Orang tua rela banting tulang, berangkat pagi pulang malam, pergi kerja atau dinas keluar kota dan sebagainya demi memperoleh pundi-pundi rupiah yang dapat menunjang segala kebutuhan dan alokasi dana pendidikan anak agar terencana dengan baik.
Lantaran perhatian utama para orang tua menyiapkan dana pendidikan anak, menyebabkan orang tua banyak yang luput dengan dana pensiun yang juga merupakan dana penting yang harus disiapkan sejak awal pula.
Banyak orang tua yang mengenyampingkan persiapan dana pensiunnya. beberapa alasannya mungkin lantaran bekerja sebagai ASN di instansi pemerintahan atau sebagai karyawan tetap di instansi swasta. sehingga dana untuk pensiun ini sudah tercover dengan baik melalui potongan gaji setiap bulannya.
Apa tujuan orang tua rela berkorban dan berjuang untuk menyiapkan dana pendidikan anak ini? tentu orang tua hanya ingin bercita-cita menyaksikan anaknya menjadi orang sukses di masa depan tanpa menyusahkan orang lain dalam kehidupannya.
Nah, di kala pensiun orang tua akan terus berusaha untuk survive menjalani kehidupan di masa tua, dengan atau tanpa dana pensiun sekalipun.

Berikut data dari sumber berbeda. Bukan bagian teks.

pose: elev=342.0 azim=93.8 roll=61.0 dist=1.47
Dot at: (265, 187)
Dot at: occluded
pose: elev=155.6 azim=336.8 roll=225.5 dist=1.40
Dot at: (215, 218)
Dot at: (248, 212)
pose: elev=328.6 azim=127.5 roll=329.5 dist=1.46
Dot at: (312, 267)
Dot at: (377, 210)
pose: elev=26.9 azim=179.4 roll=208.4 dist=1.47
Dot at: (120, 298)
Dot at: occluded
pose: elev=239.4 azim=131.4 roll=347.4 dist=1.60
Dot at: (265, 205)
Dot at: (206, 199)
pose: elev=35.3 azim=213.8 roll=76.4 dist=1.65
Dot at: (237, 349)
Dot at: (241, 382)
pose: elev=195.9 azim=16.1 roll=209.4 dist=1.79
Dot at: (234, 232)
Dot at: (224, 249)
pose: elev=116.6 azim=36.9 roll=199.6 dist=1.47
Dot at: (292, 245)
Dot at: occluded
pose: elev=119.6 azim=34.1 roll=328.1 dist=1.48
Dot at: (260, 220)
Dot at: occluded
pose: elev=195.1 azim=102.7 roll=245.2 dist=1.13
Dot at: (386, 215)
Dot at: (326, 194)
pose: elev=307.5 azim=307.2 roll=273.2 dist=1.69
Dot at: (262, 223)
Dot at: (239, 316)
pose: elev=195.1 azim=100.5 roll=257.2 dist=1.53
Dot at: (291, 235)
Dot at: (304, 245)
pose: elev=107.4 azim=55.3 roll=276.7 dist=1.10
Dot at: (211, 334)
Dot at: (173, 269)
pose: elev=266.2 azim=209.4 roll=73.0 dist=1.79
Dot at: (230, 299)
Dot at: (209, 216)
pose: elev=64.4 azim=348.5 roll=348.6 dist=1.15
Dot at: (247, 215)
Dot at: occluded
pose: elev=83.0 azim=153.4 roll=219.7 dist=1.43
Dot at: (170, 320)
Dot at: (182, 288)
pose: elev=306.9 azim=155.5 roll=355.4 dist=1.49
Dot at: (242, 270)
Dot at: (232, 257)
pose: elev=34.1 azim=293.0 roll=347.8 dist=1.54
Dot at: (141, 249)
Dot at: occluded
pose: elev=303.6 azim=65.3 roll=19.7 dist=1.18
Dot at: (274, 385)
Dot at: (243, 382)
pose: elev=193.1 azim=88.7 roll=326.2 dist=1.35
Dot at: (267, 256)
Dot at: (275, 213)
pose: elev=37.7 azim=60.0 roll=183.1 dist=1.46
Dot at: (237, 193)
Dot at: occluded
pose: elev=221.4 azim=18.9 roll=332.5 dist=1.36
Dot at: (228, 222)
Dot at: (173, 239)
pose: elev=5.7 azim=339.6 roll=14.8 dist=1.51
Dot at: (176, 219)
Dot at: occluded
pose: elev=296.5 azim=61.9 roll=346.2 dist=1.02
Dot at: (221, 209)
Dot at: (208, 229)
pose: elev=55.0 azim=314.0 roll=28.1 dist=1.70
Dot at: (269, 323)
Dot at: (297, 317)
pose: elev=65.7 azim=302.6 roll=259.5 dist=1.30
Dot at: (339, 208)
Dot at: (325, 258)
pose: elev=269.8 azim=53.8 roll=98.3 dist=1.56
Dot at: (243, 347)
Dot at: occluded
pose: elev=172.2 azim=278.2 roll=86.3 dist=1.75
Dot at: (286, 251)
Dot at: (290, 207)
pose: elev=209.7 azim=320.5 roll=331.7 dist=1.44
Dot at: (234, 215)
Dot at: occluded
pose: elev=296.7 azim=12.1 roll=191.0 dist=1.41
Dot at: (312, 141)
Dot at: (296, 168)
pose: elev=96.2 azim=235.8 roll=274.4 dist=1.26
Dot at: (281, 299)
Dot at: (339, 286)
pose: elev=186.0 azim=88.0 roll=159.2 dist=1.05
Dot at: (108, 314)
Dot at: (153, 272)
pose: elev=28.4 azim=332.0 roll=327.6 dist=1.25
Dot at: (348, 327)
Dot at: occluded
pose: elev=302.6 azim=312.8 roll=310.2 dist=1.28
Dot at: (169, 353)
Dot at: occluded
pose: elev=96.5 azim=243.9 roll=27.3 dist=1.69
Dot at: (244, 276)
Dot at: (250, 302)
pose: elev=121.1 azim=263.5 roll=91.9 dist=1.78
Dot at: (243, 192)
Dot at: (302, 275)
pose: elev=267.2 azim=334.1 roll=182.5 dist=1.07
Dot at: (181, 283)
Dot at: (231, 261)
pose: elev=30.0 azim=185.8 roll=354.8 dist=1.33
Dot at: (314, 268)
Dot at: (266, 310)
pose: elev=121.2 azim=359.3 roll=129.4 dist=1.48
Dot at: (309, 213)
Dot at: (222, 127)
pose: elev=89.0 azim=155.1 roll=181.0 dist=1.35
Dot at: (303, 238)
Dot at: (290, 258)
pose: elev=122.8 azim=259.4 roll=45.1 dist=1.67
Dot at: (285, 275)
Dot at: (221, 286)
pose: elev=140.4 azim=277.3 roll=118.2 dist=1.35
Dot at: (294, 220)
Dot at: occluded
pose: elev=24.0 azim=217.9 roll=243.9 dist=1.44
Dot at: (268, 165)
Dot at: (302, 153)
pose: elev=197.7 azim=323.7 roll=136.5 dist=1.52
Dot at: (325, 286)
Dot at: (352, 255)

Ketika anak-anak sudah sukses dari hasil perjuangan orang tua menyiapkan dana pendidikan, maka selanjutnya tugas anak lah untuk membalas kebaikan orang tua.
Bukan berarti orang tua posisinya disini untuk menyusahkan anak atau menjadi beban finansial bagi anak-anaknya.Â
Namun sebagai seorang anak yang tahu diri dan tahu diuntung, pengorbanan dan perjuangan orang tua selama ini harus dibalas oleh anak yang berbakti.
Tiada orang tua yang ingin menyusahkan anak-anaknya apalagi jika dianggap sebagai beban sebagaimana yang disebut-sebut oleh orang luar dengan istilah "sandwich generation".
Bersumber dari laman sikapiuangmu.ojk.go.id, istilah sandwich generation diperkenalkan pertama kali pada tahun 1981 oleh seorang Profesor sekaligus direktur praktikum University Kentucky, Lexington, Amerika Serikat bernama Dorothy A. Miller. Generasi sandwich artinya bahwa orang dewasa yang harus menghidupi 3 generasi yaitu orang tuanya, diri sendiri, dan anaknya.
Istilah ini sebenarnya tidak cocok dikenalkan di Indonesia lantaran berseberangan dengan budaya luhur yakni sikap menghormati orang tua.